# [ENTRIES PROVIDED]
====

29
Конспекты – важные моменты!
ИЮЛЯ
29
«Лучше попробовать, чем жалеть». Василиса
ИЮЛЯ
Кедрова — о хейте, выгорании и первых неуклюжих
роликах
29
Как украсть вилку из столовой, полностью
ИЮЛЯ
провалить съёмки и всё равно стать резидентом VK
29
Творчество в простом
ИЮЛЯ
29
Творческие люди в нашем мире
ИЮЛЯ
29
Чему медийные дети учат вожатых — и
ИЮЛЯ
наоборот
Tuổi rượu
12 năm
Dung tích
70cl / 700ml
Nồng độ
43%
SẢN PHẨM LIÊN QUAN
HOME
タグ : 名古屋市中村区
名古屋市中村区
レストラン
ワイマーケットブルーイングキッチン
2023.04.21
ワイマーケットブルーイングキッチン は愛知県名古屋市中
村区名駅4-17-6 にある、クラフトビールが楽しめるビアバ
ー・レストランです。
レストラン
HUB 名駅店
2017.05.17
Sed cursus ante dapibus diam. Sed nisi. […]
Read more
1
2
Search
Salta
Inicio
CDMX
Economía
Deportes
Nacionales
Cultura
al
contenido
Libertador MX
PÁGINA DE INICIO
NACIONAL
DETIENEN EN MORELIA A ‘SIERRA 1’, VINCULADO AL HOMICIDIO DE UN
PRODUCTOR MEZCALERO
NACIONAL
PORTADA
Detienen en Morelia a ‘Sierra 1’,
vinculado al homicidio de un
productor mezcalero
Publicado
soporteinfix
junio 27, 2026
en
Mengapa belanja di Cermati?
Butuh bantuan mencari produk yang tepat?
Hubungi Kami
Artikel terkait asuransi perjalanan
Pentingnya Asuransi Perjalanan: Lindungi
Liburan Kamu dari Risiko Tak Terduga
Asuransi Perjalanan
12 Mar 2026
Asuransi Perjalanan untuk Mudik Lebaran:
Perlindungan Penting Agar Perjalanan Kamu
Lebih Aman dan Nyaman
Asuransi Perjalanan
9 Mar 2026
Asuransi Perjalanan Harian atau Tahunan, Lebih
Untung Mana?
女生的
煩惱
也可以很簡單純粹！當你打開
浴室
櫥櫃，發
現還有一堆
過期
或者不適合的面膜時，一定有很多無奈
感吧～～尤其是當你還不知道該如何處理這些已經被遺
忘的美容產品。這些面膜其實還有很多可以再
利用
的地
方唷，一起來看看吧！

====

# [YOUR OBJECTIVE]
Transcribe all entries exactly as they appear above.

# [REPLY TO THE TASK]
29
Конспекты – важные моменты!
ИЮЛЯ
29
«Лучше попробовать, чем жалеть». Василиса
ИЮЛЯ
Кедрова — о хейте, выгорании и первых неуклюжих
роликах
29
Как украсть вилку из столовой, полностью
ИЮЛЯ
провалить съёмки и всё равно стать резидентом VK
29
Творчество в простом
ИЮЛЯ
29
Творческие люди в нашем мире
ИЮЛЯ
29
Чему медийные дети учат вожатых — и
ИЮЛЯ
наоборот
Tuổi rượu
12 năm
Dung tích
70cl / 700ml
Nồng độ
43%
SẢN PHẨM LIÊN QUAN
HOME
タグ : 名古屋市中村区
名古屋市中村区
レストラン
ワイマーケットブルーイングキッチン
2023.04.21
ワイマーケットブルーイングキッチン は愛知県名古屋市中
村区名駅4-17-6 にある、クラフトビールが楽しめるビアバ
ー・レストランです。
レストラン
HUB 名駅店
2017.05.17
Sed cursus ante dapibus diam. Sed nisi. […]
Read more
1
2
Search
Salta
Inicio
CDMX
Economía
Deportes
Nacionales
Cultura
al
contenido
Libertador MX
PÁGINA DE INICIO
NACIONAL
DETIENEN EN MORELIA A ‘SIERRA 1’, VINCULADO AL HOMICIDIO DE UN
PRODUCTOR MEZCALERO
NACIONAL
PORTADA
Detienen en Morelia a ‘Sierra 1’,
vinculado al homicidio de un
productor mezcalero
Publicado
soporteinfix
junio 27, 2026
en
Mengapa belanja di Cermati?
Butuh bantuan mencari produk yang tepat?
Hubungi Kami
Artikel terkait asuransi perjalanan
Pentingnya Asuransi Perjalanan: Lindungi
Liburan Kamu dari Risiko Tak Terduga
Asuransi Perjalanan
12 Mar 2026
Asuransi Perjalanan untuk Mudik Lebaran:
Perlindungan Penting Agar Perjalanan Kamu
Lebih Aman dan Nyaman
Asuransi Perjalanan
9 Mar 2026
Asuransi Perjalanan Harian atau Tahunan, Lebih
Untung Mana?
女生的
煩惱
也可以很簡單純粹！當你打開
浴室
櫥櫃，發
現還有一堆
過期
或者不適合的面膜時，一定有很多無奈
感吧～～尤其是當你還不知道該如何處理這些已經被遺
忘的美容產品。這些面膜其實還有很多可以再
利用
的地
方唷，一起來看看吧！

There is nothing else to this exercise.